Sunday, February 24, 2013

How Many Hives Should I Start With?

I am getting this question a  lot lately and it is really up to the individual.  I started with one hive and if I did it over again I would have started with two.  The sad thing is we paid as much for our one hive as I am charging for two.  I was taken to the cleaners on that first hive. 

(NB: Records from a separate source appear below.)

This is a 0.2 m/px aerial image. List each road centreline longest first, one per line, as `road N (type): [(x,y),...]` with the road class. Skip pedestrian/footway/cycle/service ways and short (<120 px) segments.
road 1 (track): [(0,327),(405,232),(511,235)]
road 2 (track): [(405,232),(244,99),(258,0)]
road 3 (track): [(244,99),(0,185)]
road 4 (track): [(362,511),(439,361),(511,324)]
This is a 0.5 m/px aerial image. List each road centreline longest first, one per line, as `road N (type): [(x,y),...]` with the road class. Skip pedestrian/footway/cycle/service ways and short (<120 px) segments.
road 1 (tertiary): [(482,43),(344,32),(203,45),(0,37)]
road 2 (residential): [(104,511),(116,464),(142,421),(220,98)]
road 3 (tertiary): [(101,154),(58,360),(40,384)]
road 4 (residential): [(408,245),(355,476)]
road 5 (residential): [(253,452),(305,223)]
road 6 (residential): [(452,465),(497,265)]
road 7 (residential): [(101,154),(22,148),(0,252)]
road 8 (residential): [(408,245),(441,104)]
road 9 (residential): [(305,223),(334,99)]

Our first hive was supposed to be a full working hive already established.  We expected honey that first year since it was suppose to be an established hive.  It turned out to be a split and we received the split without the queen.  I checked it after about 10 days like the beekeeper told me to.  It looked healthy with lots of bees, but I didn't know what I was looking for.  I had nothing to compare it to, so as I started to see a decrease in larva I was getting worried.  I didn't know what an egg looked like and that is because we never had any eggs.  I called the beekeeper that sold it to me and he told me to give it ten more days that the queen was probably a virgin queen and was mating and hadn't started to lay eggs.  I checked it again ten days later.  I didn't see any change other than now I had no larva and most of the brood had emerged.  I called him and he told me he would come over the next week.  7 days later he came over and told me he didn't think I had a queen.  We are now 5 weeks into this and no queen.  I went and bought a queen and introduced her.  Finally 6 weeks after purchasing the hive I had a laying queen.  The population in the hive had dwindle and it was very small.  I was frustrated to say the least. 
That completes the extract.